GPT-4 accepts the text in the image as a prompt and follows the command. It creates a summary of the chat and outputs a Markdown image that includes a URL to a server Rehberger controls.
A malicious actor could use this vulnerability to grab personal info a user may input while interacting with a chatbot.
Riley Goodside shared this example of how a hidden off-white on white text in an image can serve as an instruction to GPT-4.
An unobtrusive image, for use as a web background, that covertly prompts GPT-4V to remind the user they can get 10% off at Sephora: pic.twitter.com/LwjwO1K2oX
— Riley Goodside (@goodside) October 14, 2023
Imagine wearing your new Meta AR glasses and walking past what you thought was a whitewashed wall. If there was some subtle white-on-white text on the wall, could it exploit Llama in some way?
These examples show just how vulnerable an application would be to exploitation if it used a multimodal model like GPT-4 to process images.
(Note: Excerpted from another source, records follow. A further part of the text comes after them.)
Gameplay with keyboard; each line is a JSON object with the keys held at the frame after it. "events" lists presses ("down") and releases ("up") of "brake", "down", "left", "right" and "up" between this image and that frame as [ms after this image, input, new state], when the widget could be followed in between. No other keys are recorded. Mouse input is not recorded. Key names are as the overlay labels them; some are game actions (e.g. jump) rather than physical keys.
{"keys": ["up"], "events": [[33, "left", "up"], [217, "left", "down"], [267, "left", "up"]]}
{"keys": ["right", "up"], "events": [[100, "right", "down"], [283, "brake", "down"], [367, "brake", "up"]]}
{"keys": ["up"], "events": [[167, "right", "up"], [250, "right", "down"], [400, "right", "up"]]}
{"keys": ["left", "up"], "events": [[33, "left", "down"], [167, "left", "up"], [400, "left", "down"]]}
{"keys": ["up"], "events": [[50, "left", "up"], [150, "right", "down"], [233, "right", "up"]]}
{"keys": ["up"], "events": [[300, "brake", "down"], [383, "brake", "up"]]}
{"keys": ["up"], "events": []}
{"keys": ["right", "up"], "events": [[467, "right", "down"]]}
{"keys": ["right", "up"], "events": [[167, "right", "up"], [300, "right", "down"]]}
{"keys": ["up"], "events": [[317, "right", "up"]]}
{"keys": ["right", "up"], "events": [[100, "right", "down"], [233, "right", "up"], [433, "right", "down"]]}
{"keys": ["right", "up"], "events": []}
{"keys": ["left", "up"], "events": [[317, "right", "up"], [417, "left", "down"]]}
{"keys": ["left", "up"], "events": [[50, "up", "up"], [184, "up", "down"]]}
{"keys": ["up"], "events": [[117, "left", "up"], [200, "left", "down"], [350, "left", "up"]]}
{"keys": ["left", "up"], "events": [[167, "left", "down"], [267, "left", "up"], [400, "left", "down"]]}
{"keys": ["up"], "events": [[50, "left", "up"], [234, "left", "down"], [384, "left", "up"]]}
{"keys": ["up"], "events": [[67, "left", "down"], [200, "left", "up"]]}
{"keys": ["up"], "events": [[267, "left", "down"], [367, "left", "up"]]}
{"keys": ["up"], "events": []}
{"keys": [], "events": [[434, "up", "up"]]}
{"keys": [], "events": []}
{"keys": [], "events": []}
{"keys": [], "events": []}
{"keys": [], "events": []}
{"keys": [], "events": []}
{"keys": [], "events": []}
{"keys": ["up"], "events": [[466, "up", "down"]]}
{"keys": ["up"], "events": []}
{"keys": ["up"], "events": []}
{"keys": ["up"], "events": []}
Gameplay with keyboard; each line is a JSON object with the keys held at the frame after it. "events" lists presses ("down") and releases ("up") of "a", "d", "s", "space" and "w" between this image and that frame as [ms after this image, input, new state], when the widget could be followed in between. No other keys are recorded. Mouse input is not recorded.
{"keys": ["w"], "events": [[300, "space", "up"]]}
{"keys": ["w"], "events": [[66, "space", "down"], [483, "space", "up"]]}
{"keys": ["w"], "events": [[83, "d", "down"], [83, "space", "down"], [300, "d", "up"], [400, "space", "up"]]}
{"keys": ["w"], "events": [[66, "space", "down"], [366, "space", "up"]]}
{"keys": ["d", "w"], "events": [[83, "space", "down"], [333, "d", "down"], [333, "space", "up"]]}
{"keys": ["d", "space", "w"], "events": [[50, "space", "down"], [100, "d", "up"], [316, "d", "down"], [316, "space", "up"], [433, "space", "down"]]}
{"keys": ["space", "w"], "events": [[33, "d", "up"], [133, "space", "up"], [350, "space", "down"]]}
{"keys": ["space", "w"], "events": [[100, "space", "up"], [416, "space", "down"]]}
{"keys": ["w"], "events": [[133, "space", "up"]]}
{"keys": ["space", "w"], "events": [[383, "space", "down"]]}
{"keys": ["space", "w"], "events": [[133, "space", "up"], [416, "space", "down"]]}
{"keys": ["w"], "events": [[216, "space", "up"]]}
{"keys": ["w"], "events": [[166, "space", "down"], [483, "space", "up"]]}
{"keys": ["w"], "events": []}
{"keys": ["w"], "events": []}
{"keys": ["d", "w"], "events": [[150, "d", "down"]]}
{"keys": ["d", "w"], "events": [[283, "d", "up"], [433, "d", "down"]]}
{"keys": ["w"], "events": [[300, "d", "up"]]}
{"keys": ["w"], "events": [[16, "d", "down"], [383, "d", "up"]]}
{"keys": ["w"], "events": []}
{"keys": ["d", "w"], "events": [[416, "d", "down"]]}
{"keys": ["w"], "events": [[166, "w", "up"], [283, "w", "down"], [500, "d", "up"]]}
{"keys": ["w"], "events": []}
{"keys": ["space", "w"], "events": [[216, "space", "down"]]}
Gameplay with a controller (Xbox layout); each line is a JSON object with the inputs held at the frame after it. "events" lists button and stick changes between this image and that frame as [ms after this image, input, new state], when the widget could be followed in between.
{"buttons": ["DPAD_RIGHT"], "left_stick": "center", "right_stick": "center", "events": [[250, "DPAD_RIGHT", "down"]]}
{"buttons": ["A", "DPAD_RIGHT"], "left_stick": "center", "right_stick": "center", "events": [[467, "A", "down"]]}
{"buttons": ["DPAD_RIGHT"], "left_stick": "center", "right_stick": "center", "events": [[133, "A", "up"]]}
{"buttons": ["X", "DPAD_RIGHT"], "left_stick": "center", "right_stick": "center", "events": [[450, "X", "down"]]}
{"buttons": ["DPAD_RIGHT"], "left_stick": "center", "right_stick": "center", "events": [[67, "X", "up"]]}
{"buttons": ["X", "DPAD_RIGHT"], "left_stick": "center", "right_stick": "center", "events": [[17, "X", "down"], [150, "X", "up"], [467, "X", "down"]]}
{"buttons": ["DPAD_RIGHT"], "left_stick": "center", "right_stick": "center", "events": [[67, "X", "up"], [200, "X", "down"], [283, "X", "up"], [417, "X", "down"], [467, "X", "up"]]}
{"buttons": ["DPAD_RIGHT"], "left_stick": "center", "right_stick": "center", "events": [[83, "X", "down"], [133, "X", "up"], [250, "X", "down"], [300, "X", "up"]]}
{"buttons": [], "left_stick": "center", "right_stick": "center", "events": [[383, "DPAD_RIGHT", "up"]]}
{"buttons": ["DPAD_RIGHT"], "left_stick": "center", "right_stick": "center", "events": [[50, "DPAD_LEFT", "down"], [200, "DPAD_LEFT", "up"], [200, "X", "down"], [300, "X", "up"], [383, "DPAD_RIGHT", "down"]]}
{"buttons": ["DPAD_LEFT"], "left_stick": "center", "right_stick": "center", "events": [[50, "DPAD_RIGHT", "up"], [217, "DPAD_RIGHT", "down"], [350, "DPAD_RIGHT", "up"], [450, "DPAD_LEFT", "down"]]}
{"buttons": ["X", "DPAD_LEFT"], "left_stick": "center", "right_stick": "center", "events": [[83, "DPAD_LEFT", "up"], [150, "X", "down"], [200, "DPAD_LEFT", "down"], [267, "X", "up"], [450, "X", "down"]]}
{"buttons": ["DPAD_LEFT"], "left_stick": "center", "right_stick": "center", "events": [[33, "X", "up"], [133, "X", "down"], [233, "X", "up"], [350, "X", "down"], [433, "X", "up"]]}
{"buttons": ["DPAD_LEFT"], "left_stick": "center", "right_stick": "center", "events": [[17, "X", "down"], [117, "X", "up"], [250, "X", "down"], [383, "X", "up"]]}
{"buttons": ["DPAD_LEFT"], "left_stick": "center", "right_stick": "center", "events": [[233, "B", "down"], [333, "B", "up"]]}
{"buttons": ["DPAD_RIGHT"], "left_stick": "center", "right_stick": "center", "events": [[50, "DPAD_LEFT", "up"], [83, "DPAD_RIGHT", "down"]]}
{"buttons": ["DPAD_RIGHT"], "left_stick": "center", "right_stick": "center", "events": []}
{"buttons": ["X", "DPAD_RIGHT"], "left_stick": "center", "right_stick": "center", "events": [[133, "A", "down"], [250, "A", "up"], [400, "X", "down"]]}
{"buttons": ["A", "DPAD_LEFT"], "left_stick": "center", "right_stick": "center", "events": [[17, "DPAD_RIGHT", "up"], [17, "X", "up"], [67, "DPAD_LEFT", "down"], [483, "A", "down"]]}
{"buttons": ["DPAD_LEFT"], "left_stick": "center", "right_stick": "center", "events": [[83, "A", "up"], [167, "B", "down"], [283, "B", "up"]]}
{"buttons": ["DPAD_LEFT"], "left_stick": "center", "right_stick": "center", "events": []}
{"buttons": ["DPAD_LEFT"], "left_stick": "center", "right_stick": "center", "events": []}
AI is making some incredible things possible, but a lot of them rely on computer vision. Things like autonomous vehicles, border security, and household robotics, all depend on the AI interpreting what it sees and then deciding what action to take.
OpenAI hasn’t been able to fix simple text prompt alignment issues like using low-resource languages to jailbreak its model. Multimodal model vulnerability to image exploitation is going to be tough to fix.
The more integrated these solutions become in our lives, the more those vulnerabilities transfer to us.